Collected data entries
►
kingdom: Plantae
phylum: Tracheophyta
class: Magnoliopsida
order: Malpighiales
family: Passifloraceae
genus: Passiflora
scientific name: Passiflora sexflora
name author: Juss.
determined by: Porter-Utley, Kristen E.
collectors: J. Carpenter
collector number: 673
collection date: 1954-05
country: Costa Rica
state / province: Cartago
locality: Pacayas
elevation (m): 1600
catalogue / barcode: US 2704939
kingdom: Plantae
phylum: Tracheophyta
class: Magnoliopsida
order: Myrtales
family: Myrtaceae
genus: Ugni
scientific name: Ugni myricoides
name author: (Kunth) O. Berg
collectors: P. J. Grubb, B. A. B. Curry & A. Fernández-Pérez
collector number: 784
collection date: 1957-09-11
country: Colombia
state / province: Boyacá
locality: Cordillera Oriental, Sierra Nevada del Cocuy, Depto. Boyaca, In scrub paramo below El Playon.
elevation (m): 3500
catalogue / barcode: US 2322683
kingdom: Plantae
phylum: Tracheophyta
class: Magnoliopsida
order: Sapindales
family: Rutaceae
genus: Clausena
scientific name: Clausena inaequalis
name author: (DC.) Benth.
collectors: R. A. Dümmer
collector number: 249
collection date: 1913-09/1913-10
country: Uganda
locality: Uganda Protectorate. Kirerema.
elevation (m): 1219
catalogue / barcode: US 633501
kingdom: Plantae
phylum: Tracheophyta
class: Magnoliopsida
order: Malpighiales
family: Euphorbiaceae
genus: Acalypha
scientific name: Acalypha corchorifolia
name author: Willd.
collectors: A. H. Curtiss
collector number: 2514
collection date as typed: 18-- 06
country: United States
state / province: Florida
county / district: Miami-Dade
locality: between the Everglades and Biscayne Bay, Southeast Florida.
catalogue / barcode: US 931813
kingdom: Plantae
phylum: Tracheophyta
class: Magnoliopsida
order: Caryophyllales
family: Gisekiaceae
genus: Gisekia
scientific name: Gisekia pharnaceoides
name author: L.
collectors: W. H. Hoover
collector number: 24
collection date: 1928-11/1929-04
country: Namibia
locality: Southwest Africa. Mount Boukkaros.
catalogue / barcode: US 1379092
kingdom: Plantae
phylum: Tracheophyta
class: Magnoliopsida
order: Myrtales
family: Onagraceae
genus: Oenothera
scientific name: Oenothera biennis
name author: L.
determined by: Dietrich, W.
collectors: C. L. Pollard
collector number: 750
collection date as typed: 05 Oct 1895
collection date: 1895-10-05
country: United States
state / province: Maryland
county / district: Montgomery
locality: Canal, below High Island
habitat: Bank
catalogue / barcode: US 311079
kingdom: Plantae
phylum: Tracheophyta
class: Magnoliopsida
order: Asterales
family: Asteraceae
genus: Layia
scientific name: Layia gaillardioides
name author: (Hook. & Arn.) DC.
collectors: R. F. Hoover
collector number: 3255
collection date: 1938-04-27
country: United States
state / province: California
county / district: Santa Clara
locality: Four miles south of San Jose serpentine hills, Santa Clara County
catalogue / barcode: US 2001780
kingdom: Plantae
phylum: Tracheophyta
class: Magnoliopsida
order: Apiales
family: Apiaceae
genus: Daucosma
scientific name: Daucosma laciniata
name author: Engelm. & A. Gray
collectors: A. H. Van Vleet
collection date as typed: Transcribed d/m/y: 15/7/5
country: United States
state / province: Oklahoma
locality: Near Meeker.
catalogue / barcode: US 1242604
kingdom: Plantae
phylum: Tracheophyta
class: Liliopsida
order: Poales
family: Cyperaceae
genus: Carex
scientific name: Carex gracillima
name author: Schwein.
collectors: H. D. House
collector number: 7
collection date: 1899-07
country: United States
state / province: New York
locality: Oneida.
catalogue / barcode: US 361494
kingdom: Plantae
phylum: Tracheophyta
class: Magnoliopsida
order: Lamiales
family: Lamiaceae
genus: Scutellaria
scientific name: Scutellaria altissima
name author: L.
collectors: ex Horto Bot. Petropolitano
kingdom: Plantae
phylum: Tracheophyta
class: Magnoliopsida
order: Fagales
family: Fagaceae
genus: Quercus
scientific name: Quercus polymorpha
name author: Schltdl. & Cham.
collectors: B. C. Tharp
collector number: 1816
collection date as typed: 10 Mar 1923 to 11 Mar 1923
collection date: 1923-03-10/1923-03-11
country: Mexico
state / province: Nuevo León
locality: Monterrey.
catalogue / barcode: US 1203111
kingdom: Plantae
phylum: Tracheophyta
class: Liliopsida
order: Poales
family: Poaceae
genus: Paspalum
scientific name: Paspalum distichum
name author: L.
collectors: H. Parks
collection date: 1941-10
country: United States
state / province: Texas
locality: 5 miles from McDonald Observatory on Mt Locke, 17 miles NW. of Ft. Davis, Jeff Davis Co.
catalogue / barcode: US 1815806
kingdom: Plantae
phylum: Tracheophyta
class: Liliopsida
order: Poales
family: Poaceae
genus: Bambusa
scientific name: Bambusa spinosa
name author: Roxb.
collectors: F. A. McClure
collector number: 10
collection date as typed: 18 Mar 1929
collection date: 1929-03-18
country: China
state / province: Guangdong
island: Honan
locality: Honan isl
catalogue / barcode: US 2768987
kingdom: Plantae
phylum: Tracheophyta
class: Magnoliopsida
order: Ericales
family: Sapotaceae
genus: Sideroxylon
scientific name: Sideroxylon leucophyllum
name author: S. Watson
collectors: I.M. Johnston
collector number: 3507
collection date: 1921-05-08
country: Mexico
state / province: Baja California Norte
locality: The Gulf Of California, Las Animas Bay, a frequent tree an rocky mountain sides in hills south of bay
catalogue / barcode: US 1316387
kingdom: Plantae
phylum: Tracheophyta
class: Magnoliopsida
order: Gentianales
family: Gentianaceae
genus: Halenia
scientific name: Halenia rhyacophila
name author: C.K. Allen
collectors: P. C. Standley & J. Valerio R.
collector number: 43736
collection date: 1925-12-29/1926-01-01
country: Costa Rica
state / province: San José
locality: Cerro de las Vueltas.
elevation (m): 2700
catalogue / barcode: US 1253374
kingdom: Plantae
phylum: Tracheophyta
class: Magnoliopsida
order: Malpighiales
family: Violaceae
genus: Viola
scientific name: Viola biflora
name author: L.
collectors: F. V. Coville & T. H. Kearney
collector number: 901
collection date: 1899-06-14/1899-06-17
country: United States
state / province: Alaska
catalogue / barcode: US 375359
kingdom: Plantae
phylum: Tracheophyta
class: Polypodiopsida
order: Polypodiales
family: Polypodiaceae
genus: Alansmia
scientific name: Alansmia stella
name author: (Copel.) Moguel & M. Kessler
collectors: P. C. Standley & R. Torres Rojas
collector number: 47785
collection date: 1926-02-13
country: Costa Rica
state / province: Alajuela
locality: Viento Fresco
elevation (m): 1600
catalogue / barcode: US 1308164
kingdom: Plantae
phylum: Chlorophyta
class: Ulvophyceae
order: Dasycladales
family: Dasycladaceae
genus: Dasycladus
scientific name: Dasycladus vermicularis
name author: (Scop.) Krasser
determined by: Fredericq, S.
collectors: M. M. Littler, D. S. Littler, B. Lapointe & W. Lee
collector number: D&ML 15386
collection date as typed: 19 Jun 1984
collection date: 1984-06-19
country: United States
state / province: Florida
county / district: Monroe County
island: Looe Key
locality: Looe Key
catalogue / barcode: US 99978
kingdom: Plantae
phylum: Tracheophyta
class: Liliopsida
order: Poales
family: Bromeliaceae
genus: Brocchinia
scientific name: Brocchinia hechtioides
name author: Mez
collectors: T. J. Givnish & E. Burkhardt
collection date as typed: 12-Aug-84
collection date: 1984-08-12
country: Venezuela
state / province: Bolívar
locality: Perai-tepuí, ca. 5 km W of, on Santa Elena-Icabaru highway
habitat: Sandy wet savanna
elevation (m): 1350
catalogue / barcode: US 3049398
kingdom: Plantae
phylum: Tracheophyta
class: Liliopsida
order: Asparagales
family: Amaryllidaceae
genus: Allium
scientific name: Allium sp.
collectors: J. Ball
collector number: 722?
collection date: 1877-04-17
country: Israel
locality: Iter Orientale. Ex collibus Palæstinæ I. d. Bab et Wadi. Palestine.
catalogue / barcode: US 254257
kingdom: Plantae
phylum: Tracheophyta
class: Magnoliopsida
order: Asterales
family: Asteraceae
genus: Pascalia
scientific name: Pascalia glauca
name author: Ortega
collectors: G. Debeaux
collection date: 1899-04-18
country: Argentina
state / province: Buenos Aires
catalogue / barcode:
◄
WHAT YOU ARE ASKED TO DO: Copy out everything in the listing from the line containing "collection date as typed: 18 Mar 1929" down to the line containing "locality: Looe Key", both included, with each line unchanged.

FINAL RESULT:
collection date as typed: 18 Mar 1929
collection date: 1929-03-18
country: China
state / province: Guangdong
island: Honan
locality: Honan isl
catalogue / barcode: US 2768987
kingdom: Plantae
phylum: Tracheophyta
class: Magnoliopsida
order: Ericales
family: Sapotaceae
genus: Sideroxylon
scientific name: Sideroxylon leucophyllum
name author: S. Watson
collectors: I.M. Johnston
collector number: 3507
collection date: 1921-05-08
country: Mexico
state / province: Baja California Norte
locality: The Gulf Of California, Las Animas Bay, a frequent tree an rocky mountain sides in hills south of bay
catalogue / barcode: US 1316387
kingdom: Plantae
phylum: Tracheophyta
class: Magnoliopsida
order: Gentianales
family: Gentianaceae
genus: Halenia
scientific name: Halenia rhyacophila
name author: C.K. Allen
collectors: P. C. Standley & J. Valerio R.
collector number: 43736
collection date: 1925-12-29/1926-01-01
country: Costa Rica
state / province: San José
locality: Cerro de las Vueltas.
elevation (m): 2700
catalogue / barcode: US 1253374
kingdom: Plantae
phylum: Tracheophyta
class: Magnoliopsida
order: Malpighiales
family: Violaceae
genus: Viola
scientific name: Viola biflora
name author: L.
collectors: F. V. Coville & T. H. Kearney
collector number: 901
collection date: 1899-06-14/1899-06-17
country: United States
state / province: Alaska
catalogue / barcode: US 375359
kingdom: Plantae
phylum: Tracheophyta
class: Polypodiopsida
order: Polypodiales
family: Polypodiaceae
genus: Alansmia
scientific name: Alansmia stella
name author: (Copel.) Moguel & M. Kessler
collectors: P. C. Standley & R. Torres Rojas
collector number: 47785
collection date: 1926-02-13
country: Costa Rica
state / province: Alajuela
locality: Viento Fresco
elevation (m): 1600
catalogue / barcode: US 1308164
kingdom: Plantae
phylum: Chlorophyta
class: Ulvophyceae
order: Dasycladales
family: Dasycladaceae
genus: Dasycladus
scientific name: Dasycladus vermicularis
name author: (Scop.) Krasser
determined by: Fredericq, S.
collectors: M. M. Littler, D. S. Littler, B. Lapointe & W. Lee
collector number: D&ML 15386
collection date as typed: 19 Jun 1984
collection date: 1984-06-19
country: United States
state / province: Florida
county / district: Monroe County
island: Looe Key
locality: Looe Key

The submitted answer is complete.